Reptoid

A Digital Character Study

By Michael Boom

In nature, creating a lizard is an act of minimalism. Two lizards, a moment of pleasure, a short gestation period, et voila: lizard. In Silicon Valley, the same act is a major production. Consider Crystal Dynamics, a game publisher in Palo Alto, where a team of fifteen--animators, programmers, graphic artists, designers, writers, and marketeers--has kept its collective nose to the digital grindstone for over a year to put a lizard on your television screen.

At the head of this reptilian endeavor is Lyle Hall, producer. Lyle has a buzz cut through the sides of his sandy brown hair, a stylish silver earring on the back of his left ear, and a pallid countenance that suggests the cool wash of cathode ray tubes. He's talking today about somebody green; in this case, a gecko--a small lizard with suction pads on his feet, capable of running up walls and across ceilings. Lyle's about to make him the star of his own video game, Gex.

Photo By Dave Casteel

"Gex comes from Hawaii, which is where you'd expect him to come from," says Lyle. "His mother moves him to California after his father dies in a horrible NASA accident. His uncle Izod died recently and left a whole buttload of money to the family, and now Gex lives his whole life in front of the TV." Gex gets sucked into the TV by his nemesis Rez, the Overlord of the Media Dimension, and is forced to battle his way out through junk TV genres: the sci-fi world, the kung fu world, toonland, a ruined jungle temple, a graveyard--and more. Gex is a lizard with an attitude, a lizard with panache, a lizard with (courtesy of marketing) a detailed press kit.

Gex started life as an inclination of Lyle's. "It wasn't the lizard I came up with first, it was the game I wanted to make. I wanted to retrofit a character into the abilities that I was looking for a character to have. I had a number of characters that would have worked, but what I think was appealing for the most reasons was a gecko. He has a tail, he's a lizard, he's not a cute, cuddly, woodland creature like most of the other creatures you see in character games."

Gex's lizardosity, his reptilian essence, is a challenge to the game team. He has a much wider range of actions than the standard videogame character: He can use his tail to bounce like a spring or to whirl and lash at enemies. He can use his tongue to eat bugs or to spit objects. And he can run anywhere--over floors, up walls, across ceilings. All this requires full and smooth animation to be convincing on the sophisticated 32-bit game platforms that make up Crystal Dynamics' market.

"Gex is one of the few characters in the game who is rendered and drawn in 3D," says Lyle. "We use Alias Power Animator on a Silicon Graphics Indy for the 3D work. All the other characters, because they're simpler, are traditionally animated in 2D."

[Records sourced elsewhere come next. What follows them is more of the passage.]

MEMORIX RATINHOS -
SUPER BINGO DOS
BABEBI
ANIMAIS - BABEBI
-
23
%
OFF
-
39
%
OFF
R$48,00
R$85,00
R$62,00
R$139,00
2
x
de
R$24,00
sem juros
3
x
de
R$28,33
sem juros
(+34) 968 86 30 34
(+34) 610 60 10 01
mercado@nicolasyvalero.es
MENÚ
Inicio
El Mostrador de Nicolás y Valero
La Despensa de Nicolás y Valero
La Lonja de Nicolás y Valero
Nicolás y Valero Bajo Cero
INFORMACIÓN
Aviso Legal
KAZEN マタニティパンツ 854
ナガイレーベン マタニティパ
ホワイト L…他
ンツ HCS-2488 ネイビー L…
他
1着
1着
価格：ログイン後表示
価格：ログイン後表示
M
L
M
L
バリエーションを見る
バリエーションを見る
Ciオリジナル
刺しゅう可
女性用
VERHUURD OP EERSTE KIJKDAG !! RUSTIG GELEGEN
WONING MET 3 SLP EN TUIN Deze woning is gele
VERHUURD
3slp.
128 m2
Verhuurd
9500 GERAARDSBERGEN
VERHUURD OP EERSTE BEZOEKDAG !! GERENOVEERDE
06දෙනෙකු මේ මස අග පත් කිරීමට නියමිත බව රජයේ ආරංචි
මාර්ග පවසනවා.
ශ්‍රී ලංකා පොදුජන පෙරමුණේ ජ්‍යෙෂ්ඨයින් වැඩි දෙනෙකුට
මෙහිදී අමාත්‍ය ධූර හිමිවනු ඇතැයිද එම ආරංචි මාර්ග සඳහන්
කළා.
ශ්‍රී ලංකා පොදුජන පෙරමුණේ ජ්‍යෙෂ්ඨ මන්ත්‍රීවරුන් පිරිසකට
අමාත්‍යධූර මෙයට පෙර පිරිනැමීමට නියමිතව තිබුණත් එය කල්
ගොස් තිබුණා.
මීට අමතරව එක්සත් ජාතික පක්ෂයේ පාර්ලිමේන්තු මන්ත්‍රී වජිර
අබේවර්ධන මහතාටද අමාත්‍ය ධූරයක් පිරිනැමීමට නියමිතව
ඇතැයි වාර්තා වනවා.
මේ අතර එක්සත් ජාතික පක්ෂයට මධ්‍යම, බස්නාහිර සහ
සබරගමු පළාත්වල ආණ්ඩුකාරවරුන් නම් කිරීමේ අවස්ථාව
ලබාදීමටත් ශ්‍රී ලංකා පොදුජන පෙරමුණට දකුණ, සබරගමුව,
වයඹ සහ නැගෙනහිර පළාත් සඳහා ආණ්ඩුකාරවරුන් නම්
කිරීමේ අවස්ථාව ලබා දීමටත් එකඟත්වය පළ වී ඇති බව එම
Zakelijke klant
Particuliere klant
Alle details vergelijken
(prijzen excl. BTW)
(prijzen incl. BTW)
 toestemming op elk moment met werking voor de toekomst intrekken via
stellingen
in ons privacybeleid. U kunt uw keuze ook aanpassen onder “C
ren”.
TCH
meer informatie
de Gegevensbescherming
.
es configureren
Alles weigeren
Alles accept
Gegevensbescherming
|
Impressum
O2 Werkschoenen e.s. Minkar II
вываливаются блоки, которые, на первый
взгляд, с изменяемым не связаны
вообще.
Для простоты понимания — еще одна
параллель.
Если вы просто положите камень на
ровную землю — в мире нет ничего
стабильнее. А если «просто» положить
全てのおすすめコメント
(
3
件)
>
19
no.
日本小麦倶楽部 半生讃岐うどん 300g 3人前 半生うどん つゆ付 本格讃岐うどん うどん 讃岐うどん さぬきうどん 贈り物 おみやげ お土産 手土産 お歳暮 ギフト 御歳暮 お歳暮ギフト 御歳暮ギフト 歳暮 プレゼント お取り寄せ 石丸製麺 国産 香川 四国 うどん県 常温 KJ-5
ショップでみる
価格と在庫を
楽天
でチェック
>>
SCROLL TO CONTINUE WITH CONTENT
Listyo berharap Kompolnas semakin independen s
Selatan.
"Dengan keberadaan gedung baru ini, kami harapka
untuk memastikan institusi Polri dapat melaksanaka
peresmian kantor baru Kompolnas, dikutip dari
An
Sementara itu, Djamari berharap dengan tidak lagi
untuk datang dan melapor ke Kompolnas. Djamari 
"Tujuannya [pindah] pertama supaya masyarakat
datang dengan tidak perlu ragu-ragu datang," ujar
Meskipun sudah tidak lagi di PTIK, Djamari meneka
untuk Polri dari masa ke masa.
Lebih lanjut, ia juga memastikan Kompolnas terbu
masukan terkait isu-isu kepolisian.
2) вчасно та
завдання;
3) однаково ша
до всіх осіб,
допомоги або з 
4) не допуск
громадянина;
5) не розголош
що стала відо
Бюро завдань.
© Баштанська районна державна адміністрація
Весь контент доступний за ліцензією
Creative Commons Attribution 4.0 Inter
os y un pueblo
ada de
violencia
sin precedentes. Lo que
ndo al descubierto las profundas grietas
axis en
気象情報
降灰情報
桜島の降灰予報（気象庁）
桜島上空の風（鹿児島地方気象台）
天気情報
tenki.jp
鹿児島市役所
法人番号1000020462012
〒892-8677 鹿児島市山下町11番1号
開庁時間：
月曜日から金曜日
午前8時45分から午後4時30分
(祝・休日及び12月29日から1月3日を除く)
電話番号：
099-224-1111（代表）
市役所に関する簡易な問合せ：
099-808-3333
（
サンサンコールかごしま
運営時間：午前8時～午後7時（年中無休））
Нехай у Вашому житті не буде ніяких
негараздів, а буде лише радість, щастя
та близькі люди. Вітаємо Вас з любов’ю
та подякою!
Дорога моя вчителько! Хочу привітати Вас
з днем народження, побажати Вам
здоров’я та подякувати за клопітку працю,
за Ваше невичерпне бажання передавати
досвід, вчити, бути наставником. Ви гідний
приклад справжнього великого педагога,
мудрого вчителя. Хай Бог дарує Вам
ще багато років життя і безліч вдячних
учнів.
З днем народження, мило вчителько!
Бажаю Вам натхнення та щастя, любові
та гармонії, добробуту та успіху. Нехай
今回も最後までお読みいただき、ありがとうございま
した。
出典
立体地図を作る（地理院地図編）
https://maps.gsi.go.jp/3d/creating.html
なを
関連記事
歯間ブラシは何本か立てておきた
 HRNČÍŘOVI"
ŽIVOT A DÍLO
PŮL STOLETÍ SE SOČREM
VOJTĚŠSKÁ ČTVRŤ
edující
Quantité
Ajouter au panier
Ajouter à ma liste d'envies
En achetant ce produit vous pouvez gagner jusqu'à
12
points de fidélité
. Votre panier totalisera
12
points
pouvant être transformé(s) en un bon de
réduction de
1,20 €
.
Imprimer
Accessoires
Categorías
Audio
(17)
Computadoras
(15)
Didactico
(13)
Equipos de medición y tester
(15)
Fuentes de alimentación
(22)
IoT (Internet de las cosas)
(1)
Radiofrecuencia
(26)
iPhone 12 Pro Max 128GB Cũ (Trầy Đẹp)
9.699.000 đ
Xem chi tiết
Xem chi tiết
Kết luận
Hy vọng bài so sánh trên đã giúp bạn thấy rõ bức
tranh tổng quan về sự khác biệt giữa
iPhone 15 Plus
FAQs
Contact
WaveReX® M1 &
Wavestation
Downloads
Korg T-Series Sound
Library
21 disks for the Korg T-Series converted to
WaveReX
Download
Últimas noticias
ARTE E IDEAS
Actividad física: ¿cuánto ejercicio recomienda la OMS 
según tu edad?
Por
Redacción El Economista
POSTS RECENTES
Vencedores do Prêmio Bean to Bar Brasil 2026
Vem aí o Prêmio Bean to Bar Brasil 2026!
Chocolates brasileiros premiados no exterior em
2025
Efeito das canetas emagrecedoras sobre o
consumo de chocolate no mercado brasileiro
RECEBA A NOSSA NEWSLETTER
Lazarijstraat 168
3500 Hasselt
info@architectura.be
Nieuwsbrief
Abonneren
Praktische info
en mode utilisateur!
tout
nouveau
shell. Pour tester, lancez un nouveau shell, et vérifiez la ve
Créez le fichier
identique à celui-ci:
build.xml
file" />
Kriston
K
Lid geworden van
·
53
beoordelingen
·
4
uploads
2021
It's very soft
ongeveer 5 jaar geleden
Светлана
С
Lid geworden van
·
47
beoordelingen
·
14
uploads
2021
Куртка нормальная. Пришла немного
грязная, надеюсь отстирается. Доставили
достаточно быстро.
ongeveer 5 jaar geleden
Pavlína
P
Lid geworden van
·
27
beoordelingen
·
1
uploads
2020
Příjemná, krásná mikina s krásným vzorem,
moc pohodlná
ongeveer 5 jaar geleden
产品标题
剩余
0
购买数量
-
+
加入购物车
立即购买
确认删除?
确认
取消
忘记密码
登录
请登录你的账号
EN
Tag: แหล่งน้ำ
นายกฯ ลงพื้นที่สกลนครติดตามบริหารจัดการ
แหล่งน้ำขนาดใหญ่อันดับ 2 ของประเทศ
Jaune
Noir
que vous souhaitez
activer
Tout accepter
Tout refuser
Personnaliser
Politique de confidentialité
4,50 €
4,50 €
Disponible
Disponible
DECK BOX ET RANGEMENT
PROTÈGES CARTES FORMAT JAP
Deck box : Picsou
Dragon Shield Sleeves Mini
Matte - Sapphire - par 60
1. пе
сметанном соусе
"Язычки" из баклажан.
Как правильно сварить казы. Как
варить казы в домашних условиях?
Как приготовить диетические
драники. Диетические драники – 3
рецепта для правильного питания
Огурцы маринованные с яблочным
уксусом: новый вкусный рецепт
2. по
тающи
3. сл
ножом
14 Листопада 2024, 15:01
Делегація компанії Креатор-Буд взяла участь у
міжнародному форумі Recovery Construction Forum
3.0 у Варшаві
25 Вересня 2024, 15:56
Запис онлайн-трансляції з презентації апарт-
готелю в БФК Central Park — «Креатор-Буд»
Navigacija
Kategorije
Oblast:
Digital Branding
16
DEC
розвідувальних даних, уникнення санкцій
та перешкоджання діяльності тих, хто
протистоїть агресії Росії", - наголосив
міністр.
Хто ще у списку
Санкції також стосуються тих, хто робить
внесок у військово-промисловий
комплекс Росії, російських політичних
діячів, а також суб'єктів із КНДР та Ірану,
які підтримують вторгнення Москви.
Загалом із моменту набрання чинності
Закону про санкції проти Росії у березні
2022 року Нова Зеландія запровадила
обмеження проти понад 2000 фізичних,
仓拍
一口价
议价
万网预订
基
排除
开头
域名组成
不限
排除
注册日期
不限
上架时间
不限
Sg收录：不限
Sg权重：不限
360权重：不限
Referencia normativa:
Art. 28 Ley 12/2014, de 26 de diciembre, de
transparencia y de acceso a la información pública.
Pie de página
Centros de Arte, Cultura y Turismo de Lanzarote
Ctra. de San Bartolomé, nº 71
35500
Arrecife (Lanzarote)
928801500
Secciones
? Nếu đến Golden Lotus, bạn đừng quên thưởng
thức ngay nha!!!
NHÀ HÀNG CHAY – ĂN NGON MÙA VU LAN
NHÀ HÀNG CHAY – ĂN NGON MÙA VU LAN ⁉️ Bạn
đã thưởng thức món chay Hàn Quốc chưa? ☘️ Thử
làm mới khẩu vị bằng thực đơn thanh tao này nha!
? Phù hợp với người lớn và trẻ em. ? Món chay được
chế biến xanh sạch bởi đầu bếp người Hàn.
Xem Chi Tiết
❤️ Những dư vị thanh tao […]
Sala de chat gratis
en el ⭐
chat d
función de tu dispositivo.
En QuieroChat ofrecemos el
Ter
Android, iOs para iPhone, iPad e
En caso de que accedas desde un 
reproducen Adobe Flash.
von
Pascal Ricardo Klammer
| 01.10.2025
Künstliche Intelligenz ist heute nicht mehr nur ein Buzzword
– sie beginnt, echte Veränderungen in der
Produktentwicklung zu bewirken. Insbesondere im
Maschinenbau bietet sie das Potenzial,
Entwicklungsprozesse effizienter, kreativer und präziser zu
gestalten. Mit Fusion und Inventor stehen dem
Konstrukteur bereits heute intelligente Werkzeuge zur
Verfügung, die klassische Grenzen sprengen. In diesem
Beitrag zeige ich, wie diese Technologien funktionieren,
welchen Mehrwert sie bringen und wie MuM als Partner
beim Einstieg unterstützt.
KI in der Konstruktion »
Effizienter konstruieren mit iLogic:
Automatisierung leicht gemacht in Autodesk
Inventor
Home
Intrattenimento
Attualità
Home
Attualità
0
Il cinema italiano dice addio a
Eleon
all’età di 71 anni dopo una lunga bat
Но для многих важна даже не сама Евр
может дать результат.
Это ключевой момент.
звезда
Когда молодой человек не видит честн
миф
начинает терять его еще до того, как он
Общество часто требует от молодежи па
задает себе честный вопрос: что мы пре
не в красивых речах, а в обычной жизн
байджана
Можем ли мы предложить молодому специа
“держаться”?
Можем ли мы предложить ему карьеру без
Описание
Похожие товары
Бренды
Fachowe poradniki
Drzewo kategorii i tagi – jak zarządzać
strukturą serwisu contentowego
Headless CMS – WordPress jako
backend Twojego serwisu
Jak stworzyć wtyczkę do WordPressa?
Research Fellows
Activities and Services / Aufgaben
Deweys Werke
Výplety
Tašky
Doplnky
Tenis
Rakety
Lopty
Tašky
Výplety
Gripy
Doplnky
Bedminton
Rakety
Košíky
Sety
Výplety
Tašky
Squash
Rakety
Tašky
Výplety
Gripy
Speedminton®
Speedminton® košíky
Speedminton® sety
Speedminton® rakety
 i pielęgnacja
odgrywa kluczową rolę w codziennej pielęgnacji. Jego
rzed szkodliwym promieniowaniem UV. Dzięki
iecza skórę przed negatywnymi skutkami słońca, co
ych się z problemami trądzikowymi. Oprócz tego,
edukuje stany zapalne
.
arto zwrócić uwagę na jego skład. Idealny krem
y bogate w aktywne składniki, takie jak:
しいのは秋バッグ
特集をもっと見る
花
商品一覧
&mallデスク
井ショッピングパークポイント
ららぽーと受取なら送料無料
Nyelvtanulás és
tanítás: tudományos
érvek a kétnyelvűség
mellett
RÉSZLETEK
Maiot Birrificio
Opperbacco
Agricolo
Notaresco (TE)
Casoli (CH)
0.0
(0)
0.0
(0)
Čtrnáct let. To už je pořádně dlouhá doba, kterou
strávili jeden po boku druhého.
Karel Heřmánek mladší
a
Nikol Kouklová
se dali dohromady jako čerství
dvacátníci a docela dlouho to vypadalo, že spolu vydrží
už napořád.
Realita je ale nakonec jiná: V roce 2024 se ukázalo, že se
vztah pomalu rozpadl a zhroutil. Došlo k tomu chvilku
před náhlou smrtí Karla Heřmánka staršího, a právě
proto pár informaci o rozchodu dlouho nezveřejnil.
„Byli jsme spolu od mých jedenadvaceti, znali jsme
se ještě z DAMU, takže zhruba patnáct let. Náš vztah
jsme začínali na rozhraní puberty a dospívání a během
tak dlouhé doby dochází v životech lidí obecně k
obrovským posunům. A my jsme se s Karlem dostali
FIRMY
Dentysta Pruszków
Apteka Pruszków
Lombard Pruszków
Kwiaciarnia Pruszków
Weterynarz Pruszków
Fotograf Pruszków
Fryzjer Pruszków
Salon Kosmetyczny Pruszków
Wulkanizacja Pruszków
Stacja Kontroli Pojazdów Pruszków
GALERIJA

To create Gex, modeling animator Steve Kongsle used Power Animator to fashion a wireframe Gex, complete with flexible joints. He wrapped the frame with a striped green lizardskin texture, and he now has a digital Gex he can pose in any position. To create an animated sequence necessary for an action such as waddling sideways up a wall, Steve creates several key frames--poses that define significant points in the action. He then lets the Indy do the tweening, the task of creating filler frames between the key frames to create smooth motion in playback. He touches up the animation frames in Photoshop to make sure they blend with the traditionally drawn backgrounds and 2D-animated characters Gex must live with.

Animation is, of course, only the first step. It takes programming to tie animated sequences to the game controller pad you use to make Gex cavort across the screen. Gregg Tavares, the lead programmer, says, "It turned out to be a bitch to program! Most characters, all they do is stand. Gex can cling to the walls in eight different directions. I think the code right now is at about 12,000 lines just for Gex. And more than a third of the code is just for him walking on the side of things." The programming team uses the Indy for debugging and compiling their C code. "We were using the Macintosh," says Greg, "but it was just way too slow."

Now that Gex struts his stuff on the screen, the game team is putting together the rest of the pieces. There's a voice supplied by comedian Dana Gould, and a storyline by comedy writer Rob Cohen. Lead artist Mura Ross and lead designer Justin Norr are creating more detail for Gex's world. And marketeer Scott Steinberg is adding to Gex's formidable press kit. Delivery should take place in video game stores this Thanksgiving weekend. Watch for a 3DO CD with a tendency to climb the walls and ceilings.